*Text passage*.
It might seem strange that the leader of the world’s most powerful authoritarian regime would simply hand over the keys to the kingdom. Many may see this as welcome progress: for the first time since the communists came to power, one Chinese leader will pass power to another without the shadow of a deathbed looming in the background. But look behind the curtain of court politics, and the principle for managing this succession is the same as those which came before it: a great Chinese leader always picks the successor. The man who chose Hu Jintao, who is expected to rise to the pinnacle of Chinese power at next month’s 16th Party Congress, was none other than Deng Xiaoping. Ten years ago, just a couple of years after Deng lifted Jiang out of obscurity to become the country’s next statesman, he sanctioned a second heir–in effect, Jiang’s replacement–by permitting Hu to become the youngest new member of the seven-man Politburo Standing Committee, China’s most powerful decision-making body. Jiang’s reign was, in a sense, term-limited from the beginning. So now, with the transfer of power from Jiang to Hu, one of Deng’s last power plays will come to pass. China has a “succession system that is still working from the grave,” says Roderick MacFarquhar, a professor of Chinese politics at Harvard University.

Why would Jiang Zemin allow the wishes of a man who’s been dead for five years to control his political fate? The short answer is that he has no choice. Power in today’s China is wielded by consensus, not by a single man’s diktat. Moreover, by Chinese standards, Jiang is a relatively weak leader. “He is a first among equals. Jiang must make deals, and his interests will only be protected if he scratches other people’s backs,” says Minxin Pei, a China analyst at the Carnegie Endowment for International Peace. Jiang’s face already joins those of Mao and Deng on billboards and in portraits of the pantheon of Chinese leaders. But no member of his generation, including him, really commands that type of political clout, and it has long been assumed by his peers that Jiang would step down at this year’s Party Congress. If Jiang were to try to defy these expectations, it would have “serious consequences” for him and the party, says Pei.

But the most doggedly persistent characteristic of China’s leadership succession is the opaque nature of the process itself. Don’t try to find a rule that says what should happen. There’s no procedure that can be looked up, no clause in the Constitution that explains how things will unfold. Rather than any formal rules and procedures, China–or more precisely, China’s senior party leaders–choose their head of state through behind-the-scenes political horse trading, which seems to be governed by little beyond malleable norms and historical precedent. Safe from the spotlight and beginning months before any party congress opens its doors, leading candidates for top spots make compromises, offer favors and generally line up the allies and coalitions they need to propel themselves into the upper echelons of power. The lead-up to party congresses can therefore be freewheeling and unpredictable moments in Chinese politics, and almost any principle or alliance can be up for negotiation.

*Task 1*.
Gather each line of the entries that contains the string "instrument".
The article on China's leadership succession and the entries have no connection to each other.

Rows taken from a dataset:

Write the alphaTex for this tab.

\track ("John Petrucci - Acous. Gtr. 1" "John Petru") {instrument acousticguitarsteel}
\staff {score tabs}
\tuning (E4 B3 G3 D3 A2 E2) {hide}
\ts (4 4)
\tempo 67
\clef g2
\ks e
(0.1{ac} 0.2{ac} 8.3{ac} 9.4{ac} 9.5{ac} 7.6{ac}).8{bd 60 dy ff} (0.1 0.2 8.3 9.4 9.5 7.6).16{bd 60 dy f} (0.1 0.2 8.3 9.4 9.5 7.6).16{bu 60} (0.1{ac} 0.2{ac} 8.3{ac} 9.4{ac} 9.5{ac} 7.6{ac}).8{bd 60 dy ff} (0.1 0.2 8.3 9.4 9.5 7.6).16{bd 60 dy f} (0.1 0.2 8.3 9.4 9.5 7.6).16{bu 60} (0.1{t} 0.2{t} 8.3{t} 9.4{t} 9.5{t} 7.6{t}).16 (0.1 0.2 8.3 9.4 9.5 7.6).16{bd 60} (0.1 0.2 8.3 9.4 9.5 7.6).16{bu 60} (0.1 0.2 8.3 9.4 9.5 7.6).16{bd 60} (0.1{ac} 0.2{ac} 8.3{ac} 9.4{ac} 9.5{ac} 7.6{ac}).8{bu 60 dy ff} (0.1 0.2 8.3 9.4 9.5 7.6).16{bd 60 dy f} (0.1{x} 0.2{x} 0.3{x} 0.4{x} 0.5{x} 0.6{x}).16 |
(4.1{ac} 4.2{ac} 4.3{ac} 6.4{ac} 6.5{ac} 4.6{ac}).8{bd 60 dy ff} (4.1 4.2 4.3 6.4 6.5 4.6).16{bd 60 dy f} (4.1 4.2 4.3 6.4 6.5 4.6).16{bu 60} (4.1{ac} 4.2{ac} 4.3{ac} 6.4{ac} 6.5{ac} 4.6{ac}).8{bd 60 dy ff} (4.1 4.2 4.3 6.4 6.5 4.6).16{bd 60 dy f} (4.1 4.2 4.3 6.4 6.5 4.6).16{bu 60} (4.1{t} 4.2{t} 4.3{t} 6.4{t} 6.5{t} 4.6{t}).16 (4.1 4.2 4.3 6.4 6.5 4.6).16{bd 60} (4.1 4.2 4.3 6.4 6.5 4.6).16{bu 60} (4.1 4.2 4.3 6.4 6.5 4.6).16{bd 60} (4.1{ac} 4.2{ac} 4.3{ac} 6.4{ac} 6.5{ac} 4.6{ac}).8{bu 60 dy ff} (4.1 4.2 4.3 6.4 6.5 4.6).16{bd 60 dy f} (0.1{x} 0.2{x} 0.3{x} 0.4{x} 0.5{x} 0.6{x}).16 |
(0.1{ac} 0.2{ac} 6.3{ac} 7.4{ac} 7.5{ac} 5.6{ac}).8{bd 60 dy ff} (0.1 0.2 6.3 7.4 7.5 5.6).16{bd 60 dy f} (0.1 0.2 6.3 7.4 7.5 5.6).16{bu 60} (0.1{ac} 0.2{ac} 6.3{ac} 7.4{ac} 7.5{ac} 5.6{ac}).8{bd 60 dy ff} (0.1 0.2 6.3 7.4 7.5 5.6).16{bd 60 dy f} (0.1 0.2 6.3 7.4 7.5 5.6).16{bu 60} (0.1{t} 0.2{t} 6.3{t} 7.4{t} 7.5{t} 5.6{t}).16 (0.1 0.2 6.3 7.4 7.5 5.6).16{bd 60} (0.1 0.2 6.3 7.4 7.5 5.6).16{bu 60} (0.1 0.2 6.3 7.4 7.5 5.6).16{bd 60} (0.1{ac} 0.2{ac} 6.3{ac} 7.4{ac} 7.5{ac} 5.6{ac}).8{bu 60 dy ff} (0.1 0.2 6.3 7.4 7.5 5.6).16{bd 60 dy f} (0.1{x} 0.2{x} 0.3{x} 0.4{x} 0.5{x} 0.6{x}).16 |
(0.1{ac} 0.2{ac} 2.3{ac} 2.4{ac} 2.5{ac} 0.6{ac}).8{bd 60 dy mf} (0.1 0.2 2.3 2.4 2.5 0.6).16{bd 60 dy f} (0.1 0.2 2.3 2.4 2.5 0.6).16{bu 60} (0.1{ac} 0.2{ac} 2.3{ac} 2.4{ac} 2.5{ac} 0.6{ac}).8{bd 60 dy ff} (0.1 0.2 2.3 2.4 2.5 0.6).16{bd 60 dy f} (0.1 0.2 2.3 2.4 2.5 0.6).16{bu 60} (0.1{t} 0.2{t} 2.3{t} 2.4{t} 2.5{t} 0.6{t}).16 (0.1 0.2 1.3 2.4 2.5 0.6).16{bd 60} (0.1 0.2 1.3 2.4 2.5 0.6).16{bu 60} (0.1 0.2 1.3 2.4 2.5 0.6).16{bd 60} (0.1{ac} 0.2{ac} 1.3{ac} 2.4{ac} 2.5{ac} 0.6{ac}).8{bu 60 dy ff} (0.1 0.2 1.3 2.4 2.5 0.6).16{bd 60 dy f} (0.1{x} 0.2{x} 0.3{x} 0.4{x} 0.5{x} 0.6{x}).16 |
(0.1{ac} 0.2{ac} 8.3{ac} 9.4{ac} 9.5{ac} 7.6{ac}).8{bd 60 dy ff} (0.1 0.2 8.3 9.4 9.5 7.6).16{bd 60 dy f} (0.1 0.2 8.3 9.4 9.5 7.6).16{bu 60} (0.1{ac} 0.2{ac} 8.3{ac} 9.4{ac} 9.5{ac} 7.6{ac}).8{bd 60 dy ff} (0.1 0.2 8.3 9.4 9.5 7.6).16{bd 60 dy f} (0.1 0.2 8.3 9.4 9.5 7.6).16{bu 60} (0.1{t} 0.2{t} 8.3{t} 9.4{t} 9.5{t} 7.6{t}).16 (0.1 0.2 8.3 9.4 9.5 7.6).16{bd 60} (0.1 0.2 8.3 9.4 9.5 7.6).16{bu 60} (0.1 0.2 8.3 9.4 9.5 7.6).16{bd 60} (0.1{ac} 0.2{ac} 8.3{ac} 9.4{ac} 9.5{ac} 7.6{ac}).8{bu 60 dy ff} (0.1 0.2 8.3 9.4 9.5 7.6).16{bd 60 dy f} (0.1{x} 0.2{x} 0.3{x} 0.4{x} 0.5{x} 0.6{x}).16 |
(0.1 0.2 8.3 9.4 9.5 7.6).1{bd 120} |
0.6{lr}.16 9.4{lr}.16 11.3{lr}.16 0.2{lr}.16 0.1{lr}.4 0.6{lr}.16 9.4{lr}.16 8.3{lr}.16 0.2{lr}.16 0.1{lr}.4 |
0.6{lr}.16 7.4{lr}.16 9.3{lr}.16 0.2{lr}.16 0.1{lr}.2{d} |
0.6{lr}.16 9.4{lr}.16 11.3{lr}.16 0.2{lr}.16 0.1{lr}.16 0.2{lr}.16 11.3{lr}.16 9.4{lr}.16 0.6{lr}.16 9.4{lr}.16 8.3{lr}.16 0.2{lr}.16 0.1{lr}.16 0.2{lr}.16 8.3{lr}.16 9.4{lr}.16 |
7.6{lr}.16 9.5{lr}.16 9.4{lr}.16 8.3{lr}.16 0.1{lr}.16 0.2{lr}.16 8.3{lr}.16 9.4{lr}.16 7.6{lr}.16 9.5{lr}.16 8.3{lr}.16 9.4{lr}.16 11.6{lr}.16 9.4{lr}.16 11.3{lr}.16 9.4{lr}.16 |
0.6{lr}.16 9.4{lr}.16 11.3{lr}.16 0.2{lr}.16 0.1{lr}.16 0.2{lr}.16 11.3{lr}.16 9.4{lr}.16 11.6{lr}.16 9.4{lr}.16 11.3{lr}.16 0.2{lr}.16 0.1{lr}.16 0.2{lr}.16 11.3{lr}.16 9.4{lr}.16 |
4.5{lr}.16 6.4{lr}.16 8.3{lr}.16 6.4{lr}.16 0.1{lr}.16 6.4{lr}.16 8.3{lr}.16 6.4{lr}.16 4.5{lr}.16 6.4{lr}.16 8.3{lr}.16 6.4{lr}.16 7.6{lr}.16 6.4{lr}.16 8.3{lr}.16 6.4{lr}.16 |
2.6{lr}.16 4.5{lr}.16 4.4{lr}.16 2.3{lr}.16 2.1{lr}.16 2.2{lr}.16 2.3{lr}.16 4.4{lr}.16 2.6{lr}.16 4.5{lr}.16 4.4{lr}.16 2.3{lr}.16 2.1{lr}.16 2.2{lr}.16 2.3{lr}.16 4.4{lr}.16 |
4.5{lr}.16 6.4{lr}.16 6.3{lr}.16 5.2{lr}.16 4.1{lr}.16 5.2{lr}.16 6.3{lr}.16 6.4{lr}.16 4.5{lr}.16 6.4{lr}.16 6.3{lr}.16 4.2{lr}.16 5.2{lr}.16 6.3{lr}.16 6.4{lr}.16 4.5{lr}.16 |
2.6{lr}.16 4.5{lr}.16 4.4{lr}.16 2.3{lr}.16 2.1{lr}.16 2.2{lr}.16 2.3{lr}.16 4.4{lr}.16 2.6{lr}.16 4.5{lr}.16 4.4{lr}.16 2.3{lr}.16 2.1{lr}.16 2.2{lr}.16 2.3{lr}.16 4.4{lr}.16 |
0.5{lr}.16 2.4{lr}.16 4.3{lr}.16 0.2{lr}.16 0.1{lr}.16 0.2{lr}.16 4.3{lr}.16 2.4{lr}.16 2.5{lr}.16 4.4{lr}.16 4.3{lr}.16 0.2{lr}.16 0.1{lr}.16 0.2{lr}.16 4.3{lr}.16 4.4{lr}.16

*Task 2*.
In the article on China's leadership succession, who was the man who chose Hu Jintao?

*Written reply 1*.
\track ("John Petrucci - Acous. Gtr. 1" "John Petru") {instrument acousticguitarsteel}

*Written reply 2*.
Deng Xiaoping